*** Opening of PASSAGE SHOWN ***

The backdrop is thus set for us, as humans, to behave according to our perceived environment. Weapon focus is a term used to describe one such adaptive “psychological” process that’s bundled with terror and elicited from the most intense object within a terrifying scene.
As the page on terror states, “weapon focus forcefully redirects attention in milliseconds onto the source of the threat whilst excluding other information from being processed. People’s subsequent memories are then overwhelmingly biassed towards intensely threatening objects.
A clear demonstration of this weapon focus was provided by an experimental study that showed participants a videotape of a staged bank robbery. For half of the participants, towards the end of the violent crime, the escaping robbers shoot a small boy in the face. The other half of the participants watch the same robbery with only one difference – there was no shooting of a boy. Those who watched the gunshot showed impaired memory of events immediately preceding the graphic violence, yet their memory preserved vivid recall of the shot itself. Eye-tracking instinctively follows the intensity of perceived events. The more extreme a perception, the less consistent memory becomes around it – preceding and succeeding the apex of intensity.”
So here we have a psychological phenomenon that “violently” redirects attention to focus upon a weapon and then constricts the brain’s resources to attend processing the interactions of the weapon in high definition at the cost of reducing the rendering of surrounding material to near zero. All of this is beyond conscious control and enacted in milliseconds.
Leaving, in its wake, a high resolution memory of the path a weapon took and its effect on the environment.
A violent memory purposefully etched with vividness into memory by the subconscious itself. A memory so disturbing, yet in many cases constantly and compulsively accessed again and again. Relived repeatedly, on an ongoing basis, to the point where it can feel as if it’s burning a hole in one’s mind. As if, a video of the event is being screened in a subconscious theatre. Free from conscious will, yet taking up considerable attention, and making it difficult to focus on anything else fully.

*** Close of PASSAGE SHOWN ***
*** Opening of INPUT DATA ***

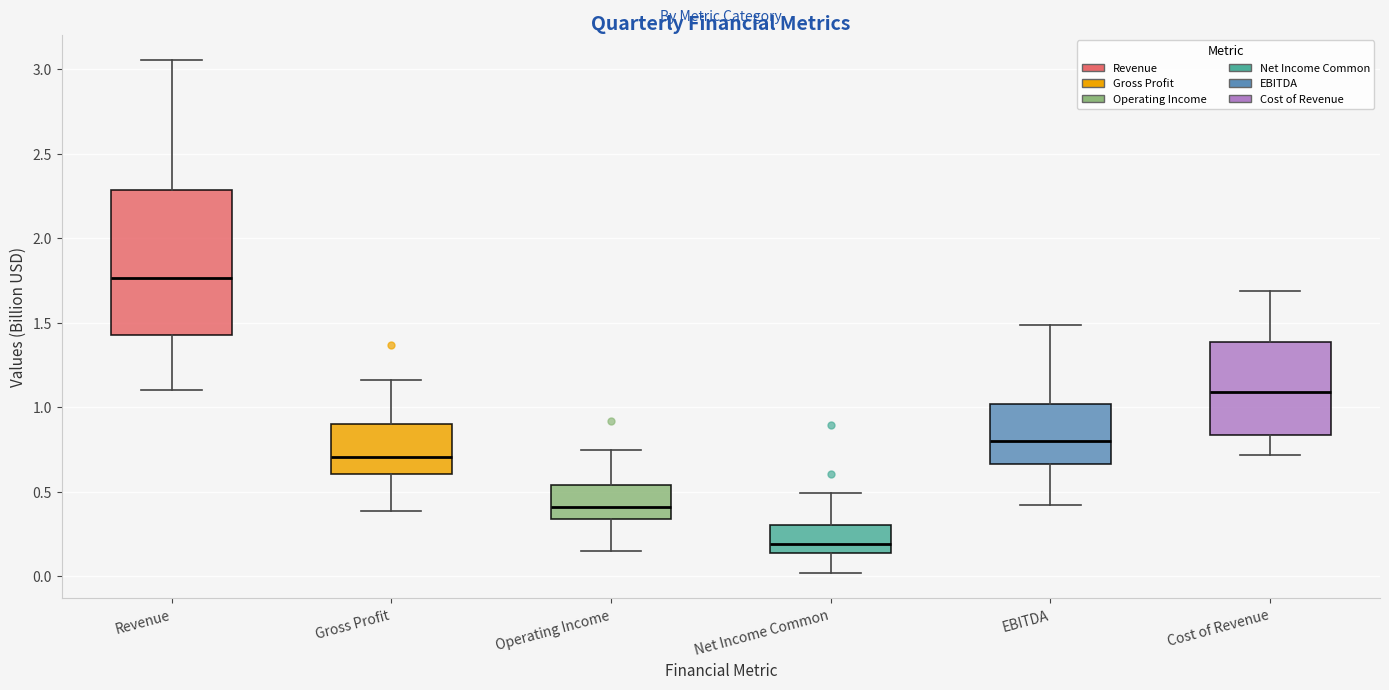

Where does the lower whisker of the box for EBITDA end on the y-axis? The values are not printed on the chart, so give them approximately, as read against the axis.

0.40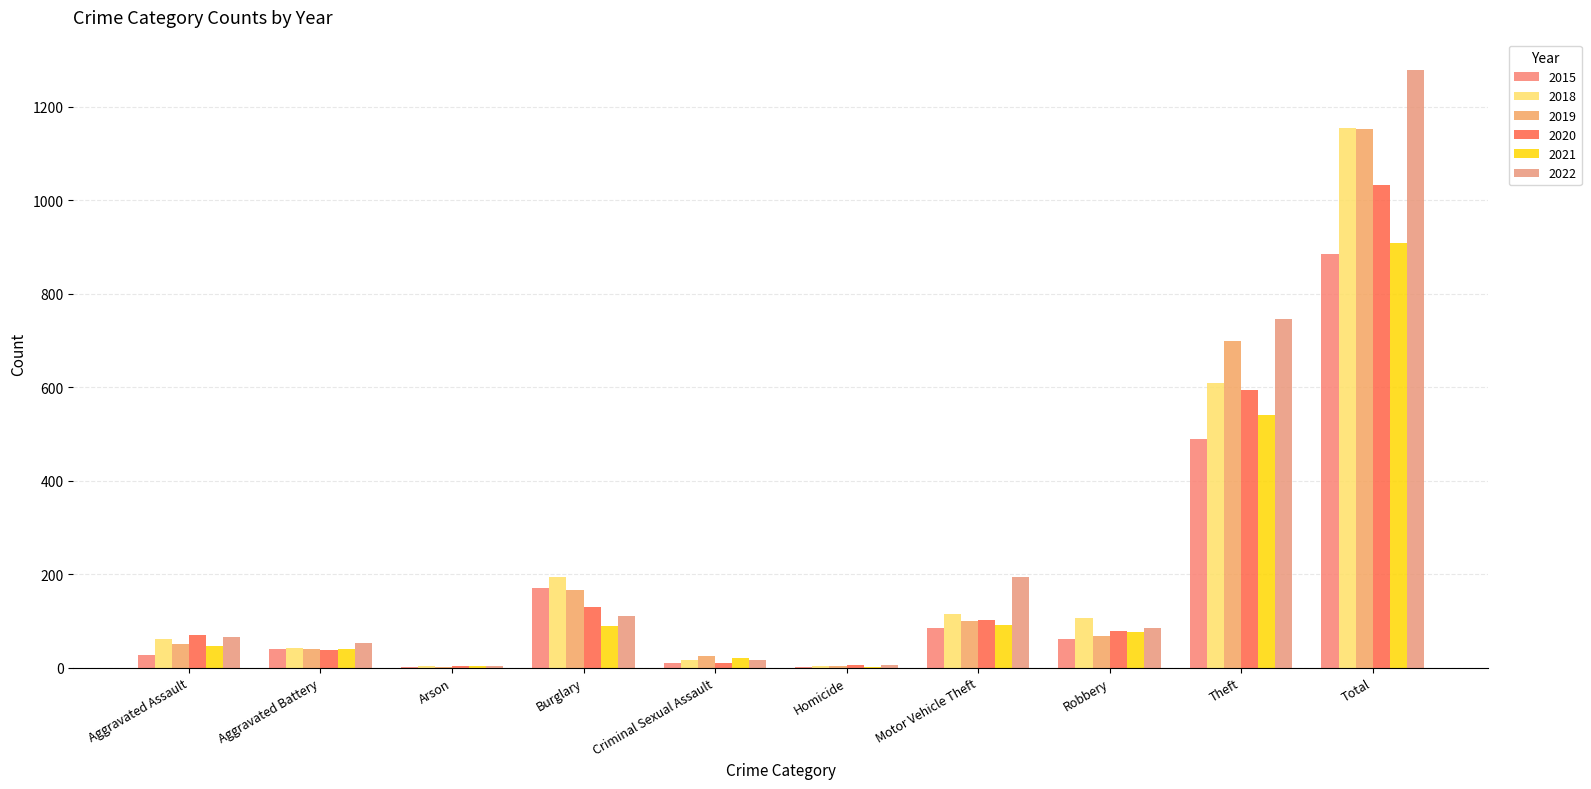

Does the chart contain stacked bars?

No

*** Close of INPUT DATA ***

## AIM OF THE TASK
In the passage on weapon focus, what did the participants who watched the shooting in the staged bank robbery video remember poorly?

## RESULT OF THE TASK
They showed impaired memory of the events immediately preceding the graphic violence.